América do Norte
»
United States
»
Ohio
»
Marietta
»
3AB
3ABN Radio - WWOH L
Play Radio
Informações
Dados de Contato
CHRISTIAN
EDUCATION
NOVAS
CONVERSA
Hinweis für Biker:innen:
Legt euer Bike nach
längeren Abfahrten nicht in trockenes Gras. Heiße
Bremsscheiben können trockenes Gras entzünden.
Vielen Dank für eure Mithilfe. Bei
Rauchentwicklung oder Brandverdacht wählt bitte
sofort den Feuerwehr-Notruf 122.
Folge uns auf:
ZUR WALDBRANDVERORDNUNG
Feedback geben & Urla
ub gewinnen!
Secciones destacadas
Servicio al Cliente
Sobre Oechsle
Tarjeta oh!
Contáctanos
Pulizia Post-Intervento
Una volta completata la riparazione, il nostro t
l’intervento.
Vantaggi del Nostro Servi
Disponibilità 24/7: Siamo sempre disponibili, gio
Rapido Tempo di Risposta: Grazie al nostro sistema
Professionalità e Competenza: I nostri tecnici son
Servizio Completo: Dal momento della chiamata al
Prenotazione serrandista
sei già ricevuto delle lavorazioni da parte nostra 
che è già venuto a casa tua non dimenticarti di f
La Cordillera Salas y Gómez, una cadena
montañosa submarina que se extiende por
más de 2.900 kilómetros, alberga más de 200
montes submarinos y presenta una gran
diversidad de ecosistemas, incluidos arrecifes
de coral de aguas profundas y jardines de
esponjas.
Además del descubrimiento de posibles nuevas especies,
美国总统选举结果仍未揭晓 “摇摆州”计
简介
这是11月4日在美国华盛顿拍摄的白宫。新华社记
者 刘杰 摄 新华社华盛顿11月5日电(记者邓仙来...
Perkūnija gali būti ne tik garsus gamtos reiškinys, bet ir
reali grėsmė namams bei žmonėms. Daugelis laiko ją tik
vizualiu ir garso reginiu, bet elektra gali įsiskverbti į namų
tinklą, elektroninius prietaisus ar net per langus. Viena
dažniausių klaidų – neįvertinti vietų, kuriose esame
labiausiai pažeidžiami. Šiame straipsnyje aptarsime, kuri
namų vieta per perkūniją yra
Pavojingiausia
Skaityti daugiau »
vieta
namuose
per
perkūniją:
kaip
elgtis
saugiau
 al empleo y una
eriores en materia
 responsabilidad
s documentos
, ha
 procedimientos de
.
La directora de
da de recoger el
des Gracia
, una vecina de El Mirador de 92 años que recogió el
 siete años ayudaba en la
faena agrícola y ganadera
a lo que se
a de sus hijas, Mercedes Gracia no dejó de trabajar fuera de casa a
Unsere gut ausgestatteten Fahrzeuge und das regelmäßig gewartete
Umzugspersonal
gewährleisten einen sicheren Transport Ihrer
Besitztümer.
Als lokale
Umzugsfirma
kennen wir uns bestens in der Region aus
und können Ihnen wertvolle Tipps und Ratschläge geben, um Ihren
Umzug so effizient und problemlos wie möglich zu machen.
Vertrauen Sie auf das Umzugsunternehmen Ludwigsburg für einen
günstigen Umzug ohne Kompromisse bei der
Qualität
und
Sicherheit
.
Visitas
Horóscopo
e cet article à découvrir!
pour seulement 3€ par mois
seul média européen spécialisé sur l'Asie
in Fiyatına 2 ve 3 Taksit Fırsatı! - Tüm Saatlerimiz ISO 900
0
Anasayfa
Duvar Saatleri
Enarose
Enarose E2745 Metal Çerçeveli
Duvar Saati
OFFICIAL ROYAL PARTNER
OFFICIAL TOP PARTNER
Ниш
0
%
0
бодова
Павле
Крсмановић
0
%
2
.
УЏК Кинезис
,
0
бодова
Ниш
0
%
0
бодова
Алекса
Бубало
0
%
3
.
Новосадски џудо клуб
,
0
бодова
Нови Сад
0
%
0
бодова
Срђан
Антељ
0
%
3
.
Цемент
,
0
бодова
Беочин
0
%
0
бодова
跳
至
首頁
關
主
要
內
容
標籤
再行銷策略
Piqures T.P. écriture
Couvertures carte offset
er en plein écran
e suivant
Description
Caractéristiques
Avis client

· · · · ·

Copy every line of the records above in order, without changing anything.

• [Answer to this task]
América do Norte
»
United States
»
Ohio
»
Marietta
»
3AB
3ABN Radio - WWOH L
Play Radio
Informações
Dados de Contato
CHRISTIAN
EDUCATION
NOVAS
CONVERSA
Hinweis für Biker:innen:
Legt euer Bike nach
längeren Abfahrten nicht in trockenes Gras. Heiße
Bremsscheiben können trockenes Gras entzünden.
Vielen Dank für eure Mithilfe. Bei
Rauchentwicklung oder Brandverdacht wählt bitte
sofort den Feuerwehr-Notruf 122.
Folge uns auf:
ZUR WALDBRANDVERORDNUNG
Feedback geben & Urla
ub gewinnen!
Secciones destacadas
Servicio al Cliente
Sobre Oechsle
Tarjeta oh!
Contáctanos
Pulizia Post-Intervento
Una volta completata la riparazione, il nostro t
l’intervento.
Vantaggi del Nostro Servi
Disponibilità 24/7: Siamo sempre disponibili, gio
Rapido Tempo di Risposta: Grazie al nostro sistema
Professionalità e Competenza: I nostri tecnici son
Servizio Completo: Dal momento della chiamata al
Prenotazione serrandista
sei già ricevuto delle lavorazioni da parte nostra 
che è già venuto a casa tua non dimenticarti di f
La Cordillera Salas y Gómez, una cadena
montañosa submarina que se extiende por
más de 2.900 kilómetros, alberga más de 200
montes submarinos y presenta una gran
diversidad de ecosistemas, incluidos arrecifes
de coral de aguas profundas y jardines de
esponjas.
Además del descubrimiento de posibles nuevas especies,
美国总统选举结果仍未揭晓 “摇摆州”计
简介
这是11月4日在美国华盛顿拍摄的白宫。新华社记
者 刘杰 摄 新华社华盛顿11月5日电(记者邓仙来...
Perkūnija gali būti ne tik garsus gamtos reiškinys, bet ir
reali grėsmė namams bei žmonėms. Daugelis laiko ją tik
vizualiu ir garso reginiu, bet elektra gali įsiskverbti į namų
tinklą, elektroninius prietaisus ar net per langus. Viena
dažniausių klaidų – neįvertinti vietų, kuriose esame
labiausiai pažeidžiami. Šiame straipsnyje aptarsime, kuri
namų vieta per perkūniją yra
Pavojingiausia
Skaityti daugiau »
vieta
namuose
per
perkūniją:
kaip
elgtis
saugiau
 al empleo y una
eriores en materia
 responsabilidad
s documentos
, ha
 procedimientos de
.
La directora de
da de recoger el
des Gracia
, una vecina de El Mirador de 92 años que recogió el
 siete años ayudaba en la
faena agrícola y ganadera
a lo que se
a de sus hijas, Mercedes Gracia no dejó de trabajar fuera de casa a
Unsere gut ausgestatteten Fahrzeuge und das regelmäßig gewartete
Umzugspersonal
gewährleisten einen sicheren Transport Ihrer
Besitztümer.
Als lokale
Umzugsfirma
kennen wir uns bestens in der Region aus
und können Ihnen wertvolle Tipps und Ratschläge geben, um Ihren
Umzug so effizient und problemlos wie möglich zu machen.
Vertrauen Sie auf das Umzugsunternehmen Ludwigsburg für einen
günstigen Umzug ohne Kompromisse bei der
Qualität
und
Sicherheit
.
Visitas
Horóscopo
e cet article à découvrir!
pour seulement 3€ par mois
seul média européen spécialisé sur l'Asie
in Fiyatına 2 ve 3 Taksit Fırsatı! - Tüm Saatlerimiz ISO 900
0
Anasayfa
Duvar Saatleri
Enarose
Enarose E2745 Metal Çerçeveli
Duvar Saati
OFFICIAL ROYAL PARTNER
OFFICIAL TOP PARTNER
Ниш
0
%
0
бодова
Павле
Крсмановић
0
%
2
.
УЏК Кинезис
,
0
бодова
Ниш
0
%
0
бодова
Алекса
Бубало
0
%
3
.
Новосадски џудо клуб
,
0
бодова
Нови Сад
0
%
0
бодова
Срђан
Антељ
0
%
3
.
Цемент
,
0
бодова
Беочин
0
%
0
бодова
跳
至
首頁
關
主
要
內
容
標籤
再行銷策略
Piqures T.P. écriture
Couvertures carte offset
er en plein écran
e suivant
Description
Caractéristiques
Avis client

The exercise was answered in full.